* **Selected excerpt**
-------

GM's disaster CEO, Roger Smith, finally kicked bucket

The guy probably most responsible for the bad business decisions that tanked GM as a world leader in the auto business has died...Roger Smith, target of Michael Moore's widely viewed documentary, "Roger & Me," died after an "unspecified illness" near Detroit (probably Royal Oak; GM's press hacks wouldn't say) at 82.

Smith was GM's first "bean counter" CEO, not a car guy, not an engineer, and finished the long, hard attempt by the headquarters accounting wing of GM to take over all of GM's business decisions, in contradiction to the "loose federation" business model put in place by Al Sloan in the '30s, which made GM an inventive and successful powerhouse.

Among Smith's disasters were Saturn, which turned out to be somewhat of a fraud to the car buying public, which was promised "no hassle, no haggle" dealerships, which turned out to simply be an advertising hoax. Instead, GM wasted the opportunity to truly remake the "GM culture" but simply extending it to yet another division building and selling mediocre designs. Meanwhile, while keeping Saturn a separate division, Smith succeeded in destroying the car, truck and bus division that made GM what it was by "badge engineering" corporate headquarters designs and placing all former "division" functions into a single, accounting-controlled "manufacturing department," with the exception of Cadillac. Cadillac was still trimmed excessively, which hampered their efforts to compete with the Euros, the Japanese and with Ford's Lincoln-Mercury Division. The public got wind of this really quickly, and, despite accolades today from the auto cognoscenti in Detroit, Smith saw GM's market share in the US fall from 46% to 32% under his watch. This wasn't in spite of Smith's efforts, it was directly because of them. Bean counters don't build cars...car guys do, and Smith was anything other than a car guy. GM does now have a couple of "car guys" in top management (Bob Lutz from Iacocca's Chrysler comes to mind) but they're kept in check by the accounting honchos and aren't allowed to innovate.

-------

[Source texts of formatted documents]
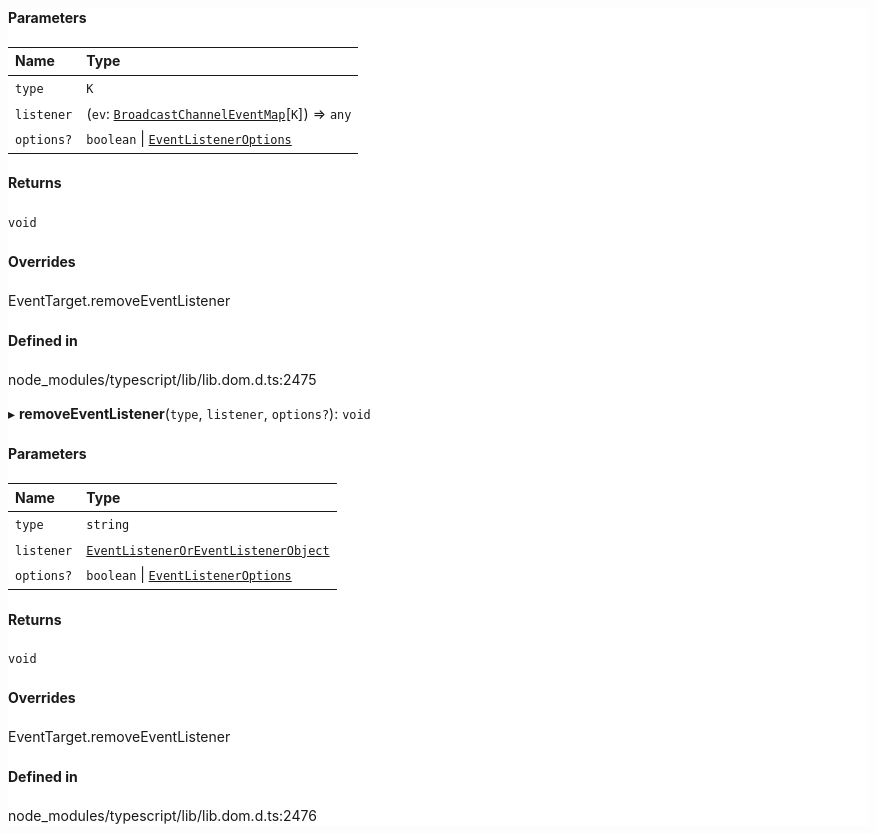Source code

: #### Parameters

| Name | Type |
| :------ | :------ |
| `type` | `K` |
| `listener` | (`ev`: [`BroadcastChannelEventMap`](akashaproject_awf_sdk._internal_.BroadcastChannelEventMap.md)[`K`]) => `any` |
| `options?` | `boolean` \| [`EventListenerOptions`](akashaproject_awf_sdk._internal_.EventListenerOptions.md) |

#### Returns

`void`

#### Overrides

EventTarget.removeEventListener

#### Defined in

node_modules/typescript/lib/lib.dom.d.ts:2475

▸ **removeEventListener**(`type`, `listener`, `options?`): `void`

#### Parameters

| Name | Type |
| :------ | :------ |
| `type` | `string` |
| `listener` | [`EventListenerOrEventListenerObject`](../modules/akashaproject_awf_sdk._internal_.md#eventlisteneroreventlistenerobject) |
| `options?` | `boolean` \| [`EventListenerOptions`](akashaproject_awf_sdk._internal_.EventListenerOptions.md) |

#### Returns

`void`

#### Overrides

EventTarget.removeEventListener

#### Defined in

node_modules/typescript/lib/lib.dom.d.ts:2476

-------

* **Apply what you read**
1. Decide whether each statement below agrees with the post about Roger Smith. Answer yes or no for each, and quote the words of the post that settle it.
(a) Smith was the first GM chief executive who was a "bean counter" instead of a car guy.
(b) Cadillac was placed into the single manufacturing department along with the other divisions.
(c) GM's share of the US market grew while Smith was in charge.
2. Continue the post about Roger Smith, starting after its final sentence.

* **Answers to the exercises**
1.
(a) Yes: "Smith was GM's first "bean counter" CEO, not a car guy, not an engineer"
(b) No: "with the exception of Cadillac"
(c) No: "Smith saw GM's market share in the US fall from 46% to 32% under his watch"

2.
Under Smith, all GM cars were simply "GM this or that," with no brand individuality in engineering or model offerings. Smith directed the newly formed "manufacturing department" to use the cheapest possible drive train components, such as using the inferior Chevy small block V8 and Chevette HydraMatic even in Cadillac lines, and the tired Buick V6 for almost everything else. Chevrolet, the lowest regarded of all GM divisions for decades, was allowed to keep its own engines and transmissions, while superior power train products from Olds, Buick, Detroit Gear, Saginaw and Delco were trashed to cut costs.

Wagoner, the current flailing GM CEO, praised Smith for 'preparing GM for the global competition it now faces.' Pretty words, but too bad they're a lie. The truth is that Smith started the long, steep decline of GM that they're suffering today. Continuing the slaughter, Smith descendents Stempel and Wagoner stripped GM of GM Truck and Coach, all car divisions, Delco-Remy, AC Spark Plug, Electro-Motive Division, Detroit (Cleveland) Diesel, Allison Division, Frigidaire Division and practically everything of value that GM had since the

1920s. Wagoner's hardly any better; since he took over from Stempel, GM's market share has sunk now to an all-time low of 24%, with promised hot models never making it to market, instead content to try to sell rebadged Aussie Holdens as "GTOs" and similar cheesy GM rebadge gaffes.

Nice going, Roger...hope you'd enjoy Honda, Nissan and Toyota posthumously eating your lunch...and breakfast...and dinner...and desserts. You deserve it, as well as having a thousand UAW members piss on your grave, not to mention the populations of the cities of Flint, Lansing and half the state of Michigan.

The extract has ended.